*PROBLEM DETAILS:*
Look through the listing below, find every line with the string "shoulder", and copy it.

┌─ INFORMATION PROVIDED

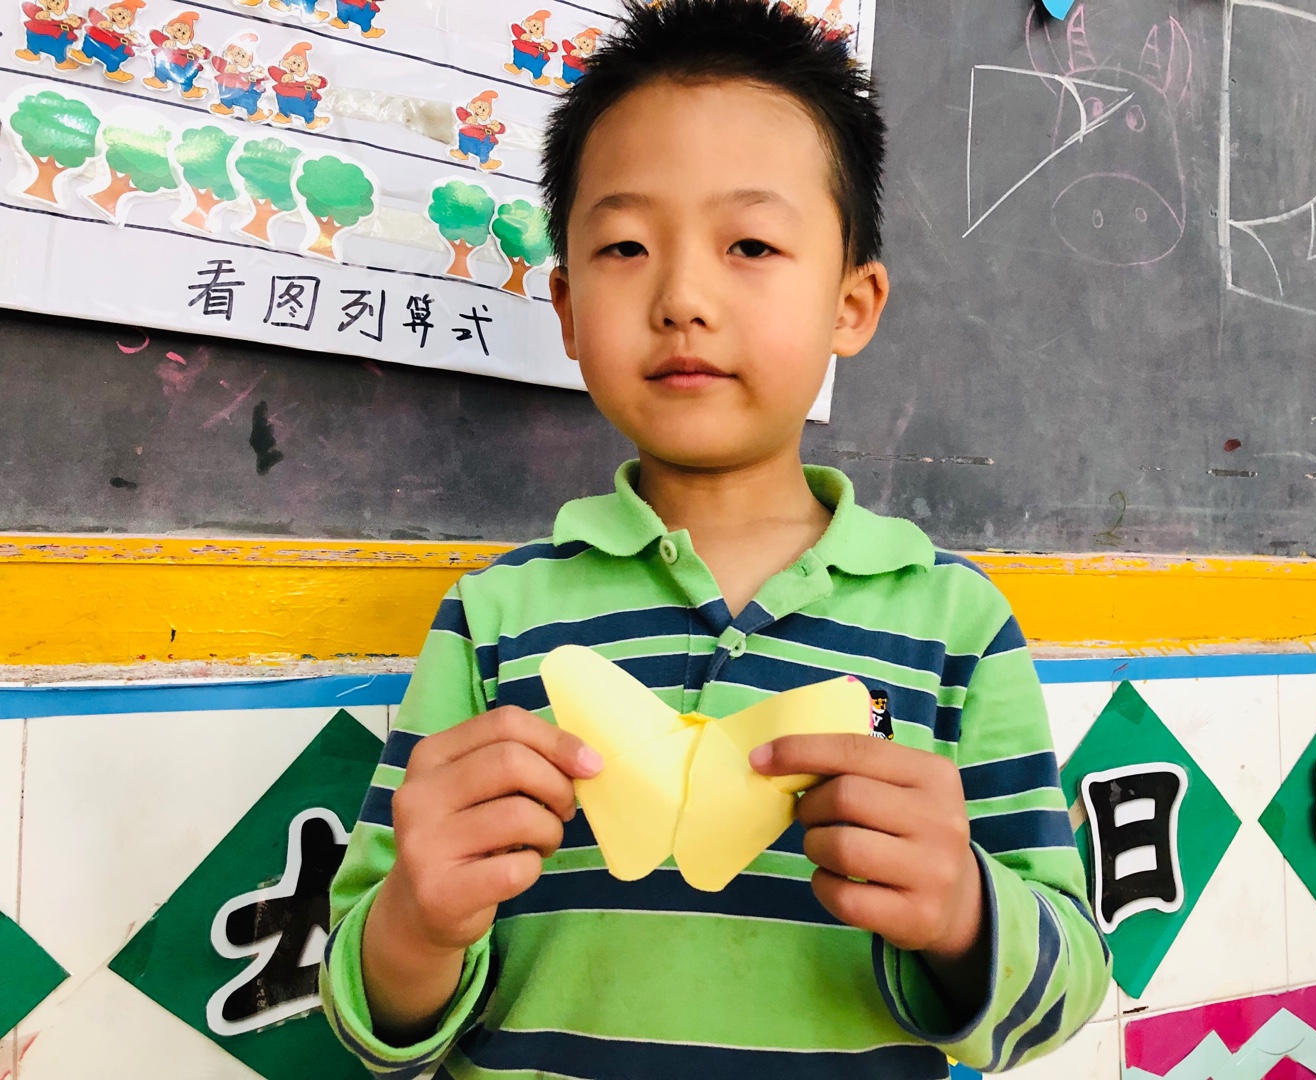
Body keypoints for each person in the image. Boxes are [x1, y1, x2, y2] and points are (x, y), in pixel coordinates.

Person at [321, 2, 1111, 1077]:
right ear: (567, 306)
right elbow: (373, 1022)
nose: (683, 298)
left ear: (853, 303)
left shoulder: (952, 622)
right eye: (626, 246)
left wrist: (964, 912)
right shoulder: (495, 617)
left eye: (750, 244)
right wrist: (419, 924)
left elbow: (1063, 991)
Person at [143, 10, 209, 97]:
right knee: (160, 57)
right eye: (179, 29)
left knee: (191, 69)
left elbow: (208, 55)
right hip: (166, 68)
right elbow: (153, 34)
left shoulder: (190, 49)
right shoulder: (166, 40)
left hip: (183, 72)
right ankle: (159, 80)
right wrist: (165, 41)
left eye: (185, 32)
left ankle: (188, 90)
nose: (180, 33)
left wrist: (202, 52)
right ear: (170, 28)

└─

*RESULT OF THE TASK:*
left shoulder: (952, 622)
right shoulder: (495, 617)
left shoulder: (190, 49)
right shoulder: (166, 40)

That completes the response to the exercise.